I add my comment to make people realize that our Gospel of Grace message is missing here. A lot of the things we think are in here, aren’t. You can’t find the Gospel based on His death, burial, and Resurrection until you get to Paul’s writing, so don’t try to bring in his writing about salvation here. But this is what the Nation had to believe for their salvation – who Jesus was.
Recently, I showed you four professions of faith for the Jew. The first one was Peter in Matthew 16:16, “And Simon Peter answered and said, `Thou art the Christ, the Son of the living God.'” The second one is at the death of Lazarus, where Jesus is talking to Martha and had told her that He was the resurrection, and the life: “Believest thou this?” She answers Him in John 11:27,”She saith unto him, `Yea, Lord, I believe that thou art the Christ the Son of God,…'” Then Philip and the Ethiopian eunuch in Acts Chapter 8, where Philip is reading to him out of Isaiah 53, and the Ethiopian eunuch comes to an understanding of the verses. They come to some water and the eunuch asked Philip if he could be baptised. Philip told him that he could if he believed, and the eunuch said in Acts 8:37, “…And he answered and said, `I believe that Jesus Christ is the Son of God.'” They never mention the Cross or shed blood or the power of Resurrection. Why? It was still a secret in the mind of God, and Paul wasn’t on the scene yet. But their profession of faith was their salvation because that was what was revealed to them.

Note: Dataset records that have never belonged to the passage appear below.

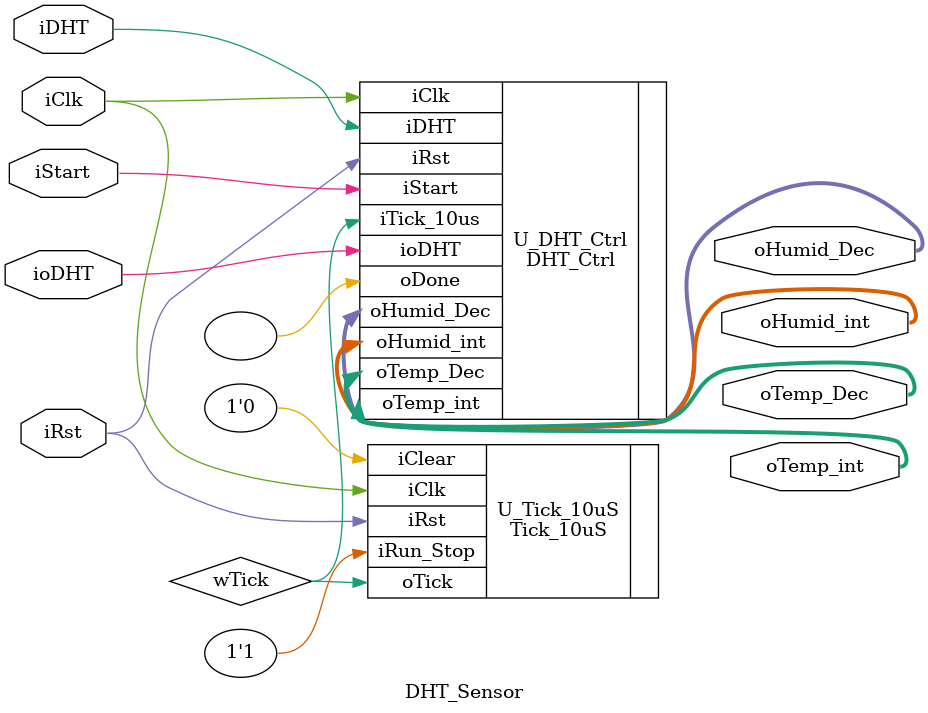
<source format=v>
`timescale 1ns / 1ps

module DHT_Sensor(
    // Clock & Reset
    input           iClk,
    input           iRst,

    input           iDHT,
    input           iStart,
    inout           ioDHT,

    output  [7:0]   oHumid_int,
    output  [7:0]   oHumid_Dec,
    output  [7:0]   oTemp_int,
    output  [7:0]   oTemp_Dec
);


    /***********************************************
    // Reg & Wire
    ***********************************************/
    wire            wTick;

    /***********************************************
    // Instantiation
    ***********************************************/
    Tick_10uS   U_Tick_10uS (
        .iClk       (iClk),
        .iRst       (iRst),
        .iRun_Stop  (1'b1),
        .iClear     (1'b0),
        .oTick      (wTick)
    );

    DHT_Ctrl    U_DHT_Ctrl  (
        .iClk       (iClk),
        .iRst       (iRst),
        .iDHT       (iDHT),
        .iStart     (iStart),
        .ioDHT      (ioDHT),
        .iTick_10us (wTick),
        .oHumid_int (oHumid_int),
        .oHumid_Dec (oHumid_Dec),
        .oTemp_int  (oTemp_int),
        .oTemp_Dec  (oTemp_Dec),
        .oDone      ()
    );
endmodule
</source>
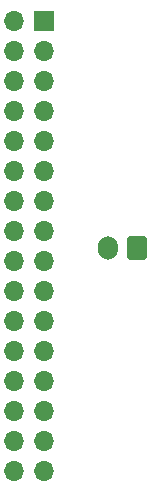
<source format=gbr>
%TF.GenerationSoftware,KiCad,Pcbnew,9.0.0*%
%TF.CreationDate,2025-03-23T19:49:56+02:00*%
%TF.ProjectId,EEE3088F Micromouse Design,45454533-3038-4384-9620-4d6963726f6d,rev?*%
%TF.SameCoordinates,Original*%
%TF.FileFunction,Soldermask,Bot*%
%TF.FilePolarity,Negative*%
%FSLAX46Y46*%
G04 Gerber Fmt 4.6, Leading zero omitted, Abs format (unit mm)*
G04 Created by KiCad (PCBNEW 9.0.0) date 2025-03-23 19:49:56*
%MOMM*%
%LPD*%
G01*
G04 APERTURE LIST*
G04 Aperture macros list*
%AMRoundRect*
0 Rectangle with rounded corners*
0 $1 Rounding radius*
0 $2 $3 $4 $5 $6 $7 $8 $9 X,Y pos of 4 corners*
0 Add a 4 corners polygon primitive as box body*
4,1,4,$2,$3,$4,$5,$6,$7,$8,$9,$2,$3,0*
0 Add four circle primitives for the rounded corners*
1,1,$1+$1,$2,$3*
1,1,$1+$1,$4,$5*
1,1,$1+$1,$6,$7*
1,1,$1+$1,$8,$9*
0 Add four rect primitives between the rounded corners*
20,1,$1+$1,$2,$3,$4,$5,0*
20,1,$1+$1,$4,$5,$6,$7,0*
20,1,$1+$1,$6,$7,$8,$9,0*
20,1,$1+$1,$8,$9,$2,$3,0*%
G04 Aperture macros list end*
%ADD10R,1.700000X1.700000*%
%ADD11O,1.700000X1.700000*%
%ADD12RoundRect,0.250000X0.600000X0.750000X-0.600000X0.750000X-0.600000X-0.750000X0.600000X-0.750000X0*%
%ADD13O,1.700000X2.000000*%
G04 APERTURE END LIST*
D10*
%TO.C,J1*%
X103300000Y-74780000D03*
D11*
X100760000Y-74780000D03*
X103300000Y-77320000D03*
X100760000Y-77320000D03*
X103300000Y-79860000D03*
X100760000Y-79860000D03*
X103300000Y-82400000D03*
X100760000Y-82400000D03*
X103300000Y-84940000D03*
X100760000Y-84940000D03*
X103300000Y-87480000D03*
X100760000Y-87480000D03*
X103300000Y-90020000D03*
X100760000Y-90020000D03*
X103300000Y-92560000D03*
X100760000Y-92560000D03*
X103300000Y-95100000D03*
X100760000Y-95100000D03*
X103300000Y-97640000D03*
X100760000Y-97640000D03*
X103300000Y-100180000D03*
X100760000Y-100180000D03*
X103300000Y-102720000D03*
X100760000Y-102720000D03*
X103300000Y-105260000D03*
X100760000Y-105260000D03*
X103300000Y-107800000D03*
X100760000Y-107800000D03*
X103300000Y-110340000D03*
X100760000Y-110340000D03*
X103300000Y-112880000D03*
X100760000Y-112880000D03*
%TD*%
D12*
%TO.C,J2*%
X111210000Y-93980000D03*
D13*
X108710000Y-93980000D03*
%TD*%
M02*

</source>
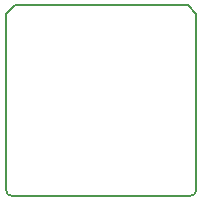
<source format=gbr>
%TF.GenerationSoftware,KiCad,Pcbnew,8.0.6*%
%TF.CreationDate,2024-11-06T22:11:37-05:00*%
%TF.ProjectId,CPLD Replacement,43504c44-2052-4657-906c-6163656d656e,rev?*%
%TF.SameCoordinates,Original*%
%TF.FileFunction,Profile,NP*%
%FSLAX46Y46*%
G04 Gerber Fmt 4.6, Leading zero omitted, Abs format (unit mm)*
G04 Created by KiCad (PCBNEW 8.0.6) date 2024-11-06 22:11:37*
%MOMM*%
%LPD*%
G01*
G04 APERTURE LIST*
%TA.AperFunction,Profile*%
%ADD10C,0.150000*%
%TD*%
G04 APERTURE END LIST*
D10*
%TO.C,E1*%
X138424544Y-103010000D02*
X138424544Y-88210000D01*
X139179862Y-87454654D02*
X138424516Y-88210000D01*
X139180000Y-87454492D02*
X153830000Y-87454492D01*
X153830089Y-87454452D02*
X154575637Y-88200000D01*
X153970000Y-103615423D02*
X139020000Y-103615423D01*
X154575499Y-88200000D02*
X154575499Y-103010000D01*
X139024653Y-103615238D02*
G75*
G02*
X138424572Y-103015155I-3J600078D01*
G01*
X154575577Y-103014350D02*
G75*
G02*
X153975494Y-103614427I-600087J10D01*
G01*
%TD*%
M02*

</source>
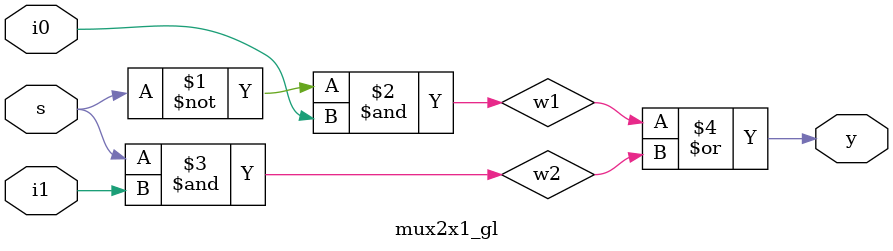
<source format=v>

module mux2x1_gl(
input i0,i1,s,
output y);

wire w1,w2;
and a1(w1,~s,i0);
and a2(w2,s,i1);
or o1(y,w1,w2);

endmodule

</source>
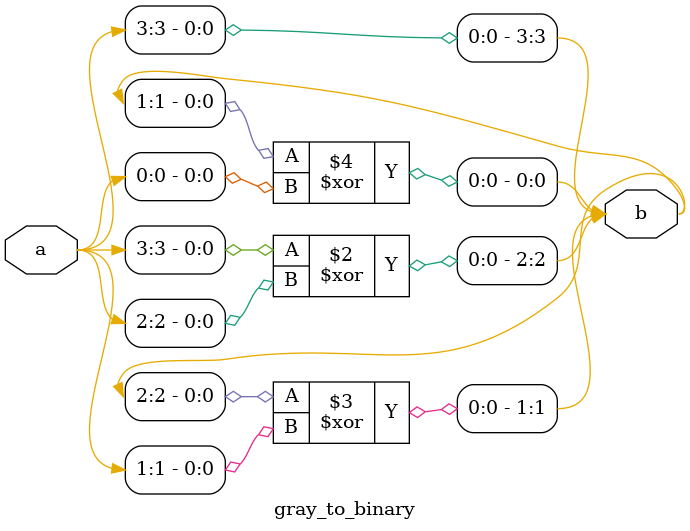
<source format=v>

module gray_to_binary(
input [3:0] a,
output reg [3:0]b);

	always @(*) begin
	
	b[3] = a[3]; 
	b[2] = b[3] ^ a[2];
	b[1] = b[2] ^ a[1];
	b[0] = b[1] ^ a[0];

	end

endmodule

</source>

Then you have Saul of Tarsus (Paul), a raging bull who was converted on the road to Damascus. He wanted to arrest those believing Jews, haul them back to Jerusalem to throw them in prison. He thought he was doing God a favor, but guess what happened? The Lord saved him by Grace. BUT not the basis yet that he understood that Christ died, was buried and rose again for him, but rather on the same basis as the other three. We see that Saul gets his sight back, is baptised and starts to preach immediately in the synagogues in the Book of Acts 9:20, “And straightway he preached Christ in the synagogues, that he is the Son of God.” We will cover Paul’s conversion better when we get to the Book of Acts, but at this time, this is all that Paul knew. We know that later on God will reveal to him the Gospel of Grace mysteries. Now, we as Grace Age Believers also must believe that Jesus Christ is the Son of God. It’s foundational, but by itself is not enough. Christ makes that so clear in the writings of Paul. For the sake of comparison, let’s go to Romans Chapter 3. And what a difference you will find here. The Cross makes all the difference in the world. What did The Christ, the Son of the Living God do? He went to that old rugged Cross.
“For all have sinned (the whole human race), and come short of the glory of God (but we don’t have to stay short); Being justified freely by his grace (there are no works in Grace)through the redemption that is in Christ Jesus. Whom God hath set forth to be a propitiation through faith in his blood (that’s never been mentioned before), to declare his righteousness(the righteousness of Christ) for the remission of sins that are past, through the forbearance of God; To declare, I say, at this time his righteousness: that he might be just (fair), and the justifier (that puts Him in the place of doing) of him which believeth…” Faith + Nothing!